詩はどこにあるか(谷内修三の読書日記)

日々、読んだ本の感想。ときには映画の感想も。

一瀉千里「待ちくたびれた鬼」、秋山基夫「薔薇」

2008-09-18 09:52:29 | 詩(雑誌・同人誌)
一瀉千里「待ちくたびれた鬼」、秋山基夫「薔薇」(『四土詩集第Ⅲ集』2008年07月31日発行)
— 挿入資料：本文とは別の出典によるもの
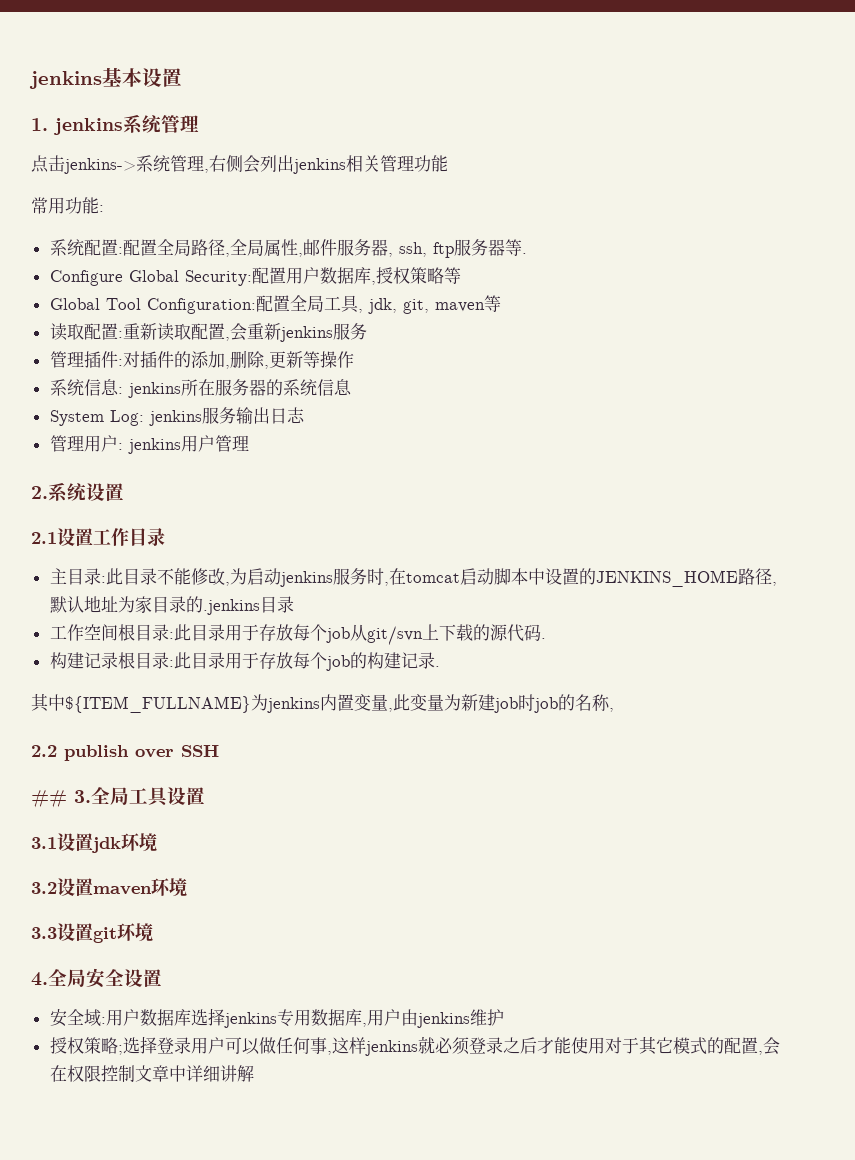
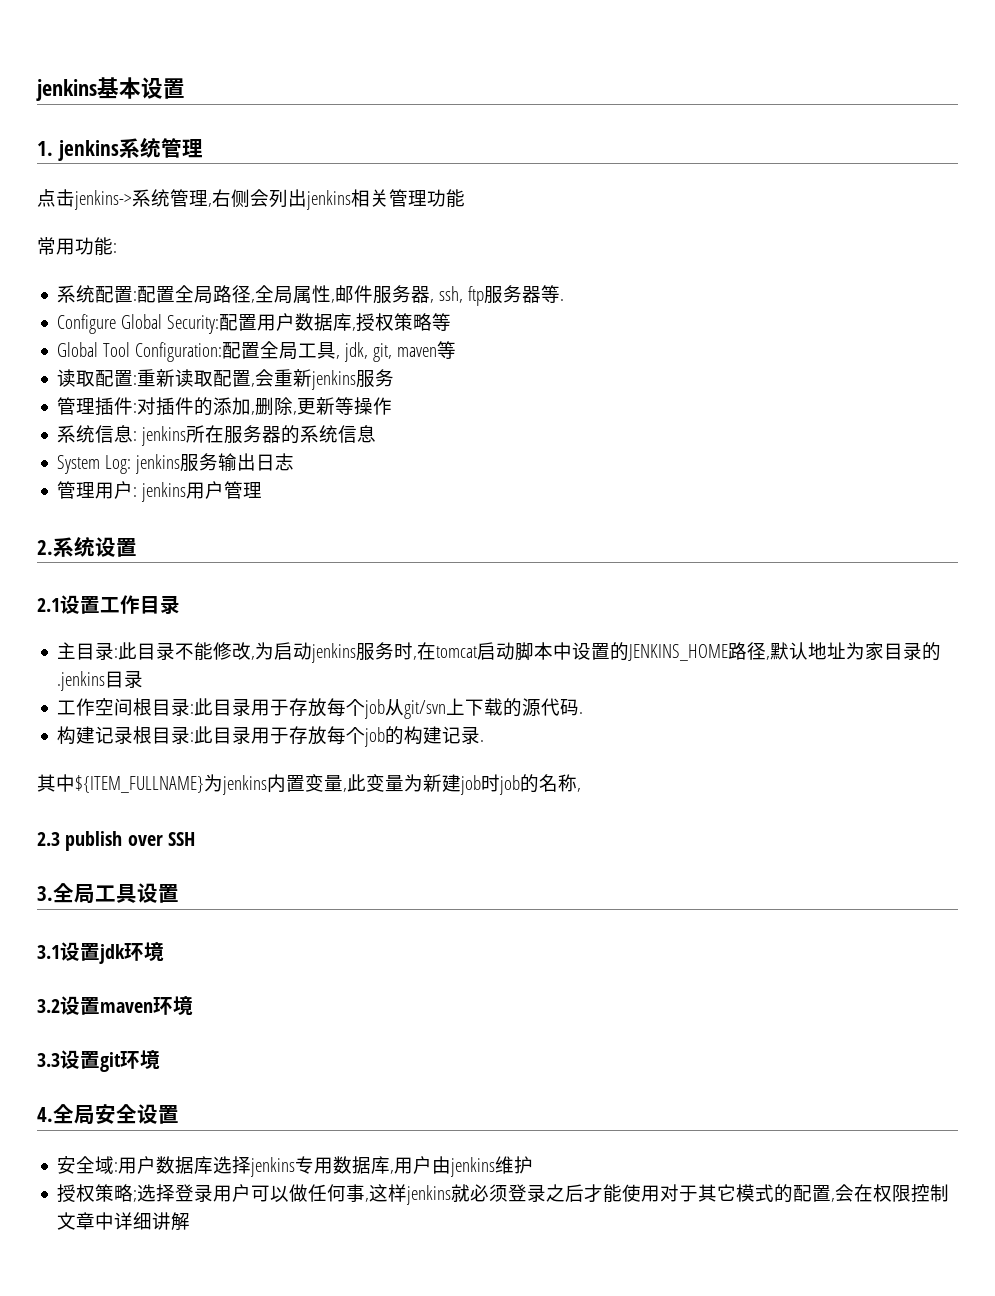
[31,745,57,757] 2.2 -> [37,832,60,846] 2.3
[31,790,67,808] ## -> (195, 839) none

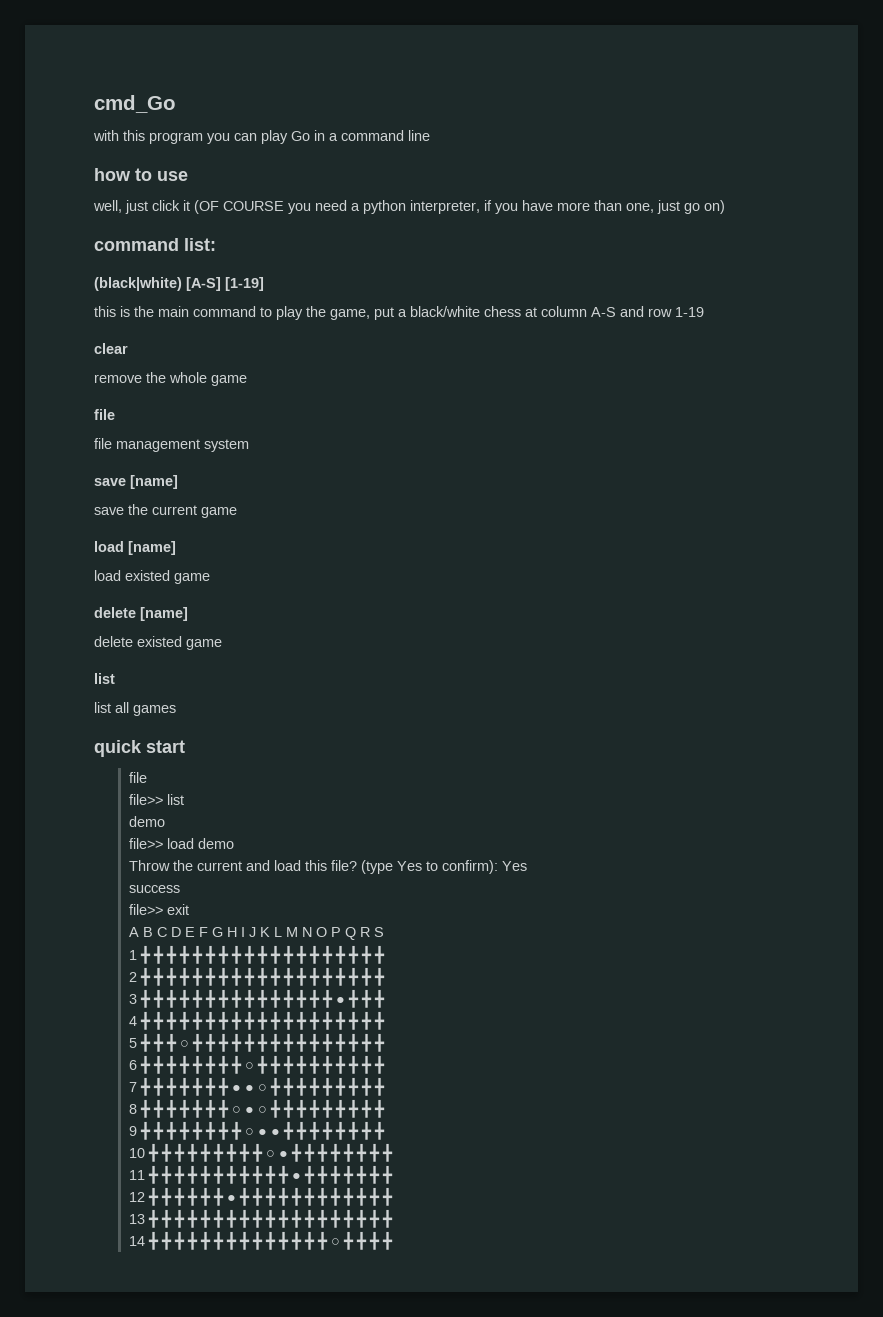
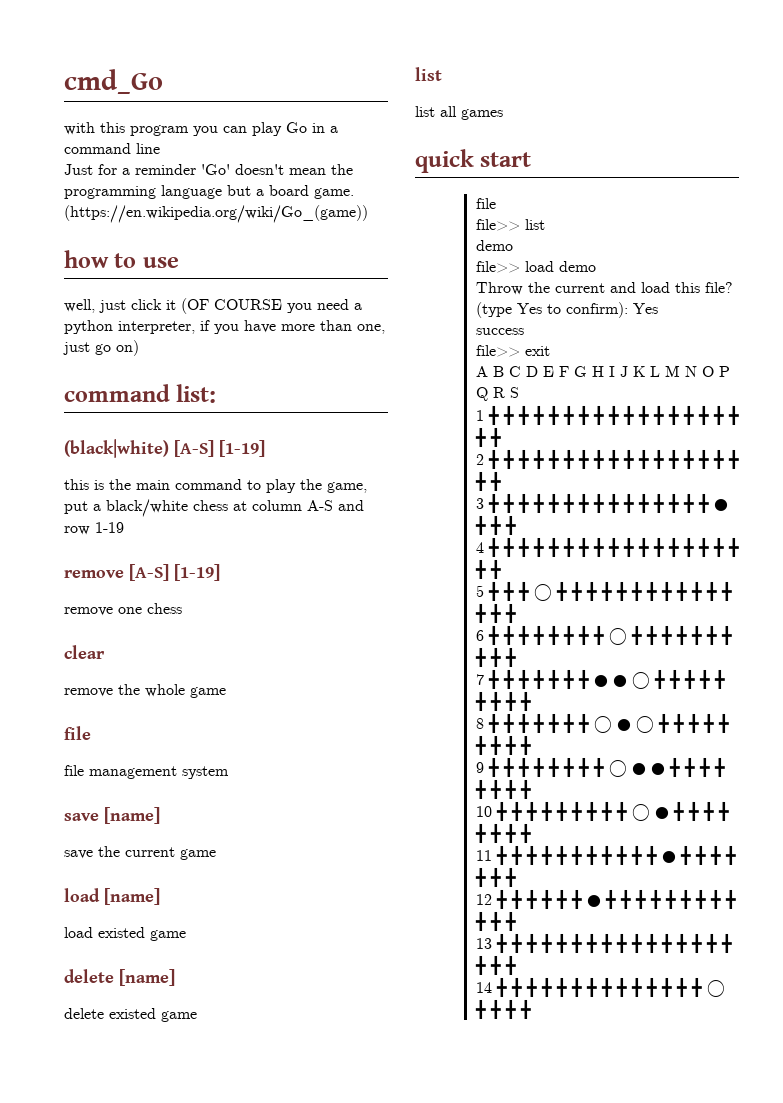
(430, 135) none -> [64,164,353,175] [64,185,354,199] [64,205,368,223] // Just for a reminder 'Go' doesn't mean the programming language but a board game. (https://en.wikipedia.org/wiki/Go_(game))
(704, 312) none -> [64,564,220,581] [64,603,182,616] // remove [A-S] [1-19] // remove one chess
 一瀉千里「待ちくたびれた鬼」は節分の日の様子を描いている。それだけだけれど、不思議と笑いが込み上げてくる。後半部分。

時計を見ると 午後九時半で
そろそろ出番 と
鬼がやってくる
この氷点下じゃ 裸の鬼も辛い
早く用事を済ませたい
いつまで経っても あるじは帰宅せず
いいかげん退散したいと
いらつく鬼をひきとめる

午後十一時四十五分
もう限界と 立ち上がる鬼の背中をめがけて
豆を数回ぶつける
大役すんだと スタコラサッサ
鬼はすばやく 帰っていった
今年は仕事がはかどらなかったと苦言を残し

日にちが回って 午前一時
ようやく帰ったあるじに話すと
そうだったのかともう一回
あるじはひとりで豆をまく
鬼の足跡だけが残る からっぽな節分の夜

 この作品をおもしろくしているのは「と」である。「そろそろ出番 と」の「と」。「いいかげん退散したいと」の「と」。「もう限界と」の「と」。「大役すんだと」の「と」。「今年は仕事がはかどらなかったと」の「と」。「ようやく帰ったあるじに話すと」の「と」。「そうだったのかと」の「と」。
 「と」が世界をつないでいる。
 そして、この「と」は世界をつなぎながらも、世界にどっぷりつかってしまわない。ちょっと距離がある。一種の「客観視」のような気分がある。それが自然とユーモアをかもしだしている。
 一瀉千里は、どこか自分を「と」の力で客観視しているところがある。「鬼」と一瀉はどこかで重なり、どこかで分離している。「いらつく鬼」は「鬼」そのものではなく、一瀉でもあるのだが、随所に出てくる「と」の力で「鬼」にならずに踏みとどまっている。帰宅の遅かった夫に対して不平をいいながらも、相手の様子を「客観的」にみつめている。怒りに没入していない。

 「と」には不思議な、暮らしの「思想」がある。



 秋山基夫「薔薇」は、一瀉千里から「と」を取り除いた世界である。その全行。

雨の季節になった。通りすぎる白い人影が雨にまぎれ、雨は夕闇にまぎれる。

しばらく持ちこたえるだろう
息を吐きそのまま夜の方へ移る

夜の内側を伝い遠い音が聞こえつづける。

コップに水をそそぎ
薔薇をなげこむ

それは飛沫にもまれ断崖の底に落下する。

出来事の縁に盛り上がり
こぼれる記憶

雨が降っている。

 たとえば2連目と3連目のあいだ、その1行空き。そこに「と」を挿入してみる。そうすると、そのつながりがおだやかになる。いったん「夜の方へ移る」という行為をみつめ、それから「夜の内側」へと意識が動いていくのがわかる。4連目と5連目も同じである。「と」を挿入すると、「薔薇をなげこむ」という行為から、薔薇の動きを追う意識へとことばが変化していることがわかる。
 秋山は、一瀉の「と」を拒絶する。そして、「と」を拒絶することで、飛躍する。何から飛躍するかというと、肉体、肉体の暮らしから飛躍するのである。「夜」に「内側」「外側」などというものはない。現実にはないが、しかし、ことばはそういうないものを存在させることができる。意識は、存在しないものを実在させることができる。コップに投げこんだ薔薇が「断崖の底に落下する」ということも現実にはありえない。しかし、意識はそういうイメージを見ることができる。秋山のことばは、いわば「純粋意識」の世界でことばがどんなふうに動きうるかを追求したものである。そして、たぶん、秋山の作品の方が「現代詩」なのかもしれない。

 秋山の詩の方が「現代詩」であるかもしれないけれど、私には、一瀉の作品の方がおもしろい。日常のなかで動いていることばそのもののなかにある「思想」を浮かび上がらせるからである。
 「と」のどこが「思想」なのかと問い詰められると、答えようがないのだが、私は暮らしのなかで人の行為を支え、守っているものより勝る「思想」はないと考えている。暮らしをととのえ、人間を温かくするものが「思想」でなかったら、「思想」の意味はないと考えている。